So, we've formally defined nanoparticles as any particle of the size range 1-100 nm (where 1 nm = 0.000000001 m). And this is the scale at which nanotechnology operates.However, I was thinking about nanomachines in nature. Nanorobots that have come alive through the process of evolution.
I'm talking about viruses. Yes, those pesky little things that make you sick. Viruses pose a problem, however. We don't know whether to classify them as alive or dead. Before we make an attempt to do that, we need to understand what the term "life" means and define what a living thing is.

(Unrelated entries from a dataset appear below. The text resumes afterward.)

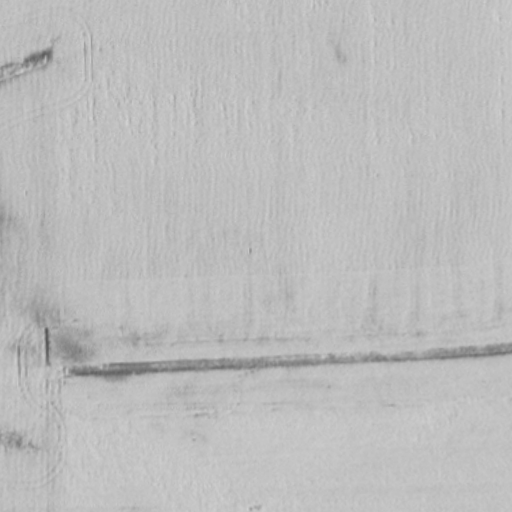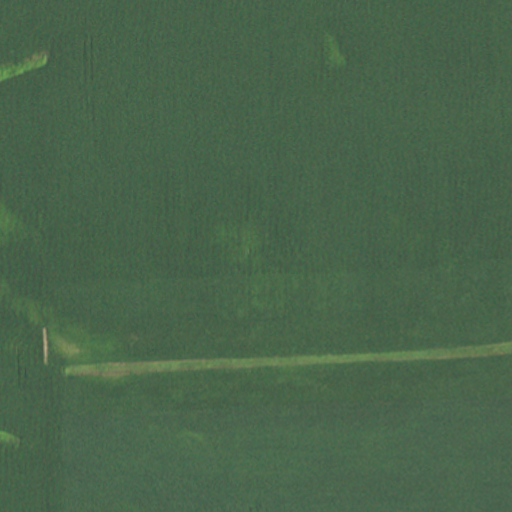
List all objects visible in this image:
road: (465, 350)
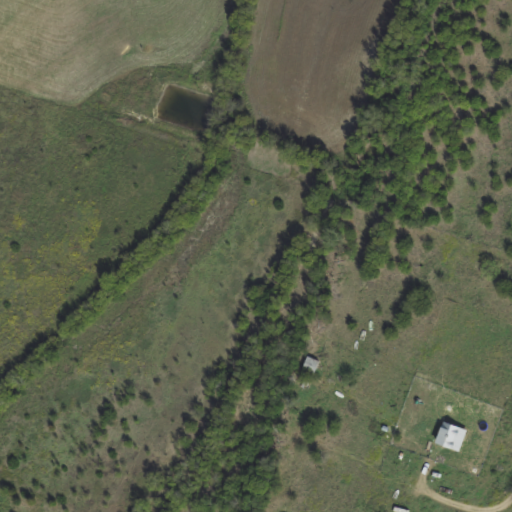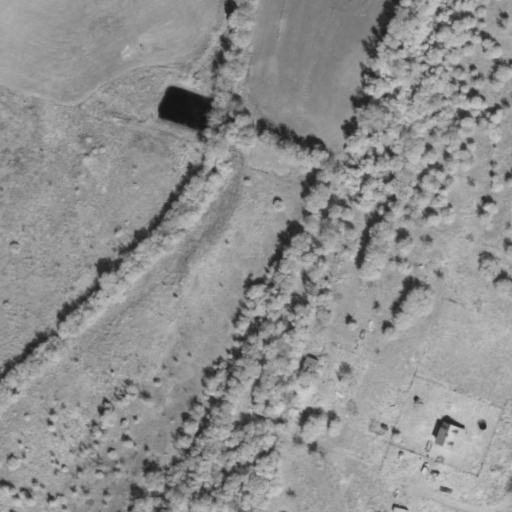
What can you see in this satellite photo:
building: (311, 367)
building: (451, 435)
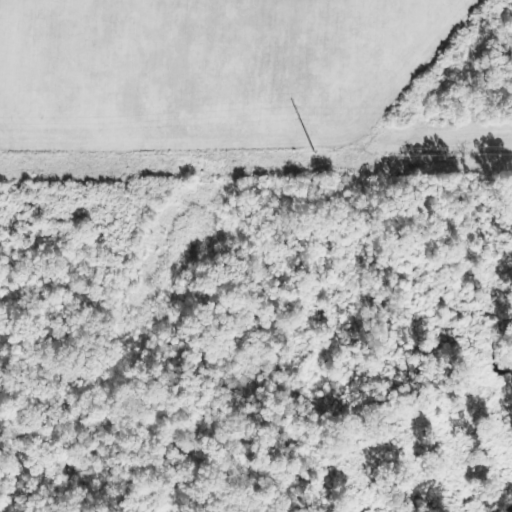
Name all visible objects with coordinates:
power tower: (313, 152)
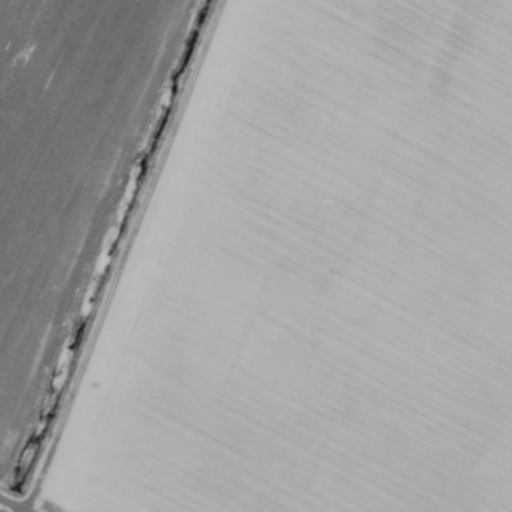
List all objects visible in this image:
crop: (256, 255)
road: (8, 508)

The Nobel laureate physicist Erwin Schrodinger defined life this way: "Living things avoid decay into disorder and equilibrium". And that's a pretty good definition. Also, it means that viruses are very much alive. Viruses replicate, have DNA/RNA as genetic information, a boundary of proteins that separates it from the environment and are subject to evolution.
I like to think of viruses as nanorobots as plenty of viruses fit in the formal definition of a nanoparticle. The smallest dsDNA viruses are the hepadnaviruses such as Hepatitis B, at 42 nm; parvoviruses have smaller capsids, at 18-26 nm. As a whole the viral family geminiviridae is only about 30 nm in length. However, the two capsids making up the virus are fused, divided the capsids would be 15 nm. (Source: click here)
So, while we began thinking about nanoparticles in the early 1960s, nature was already engineering its own nanorobots for millions (perhaps billions) of years.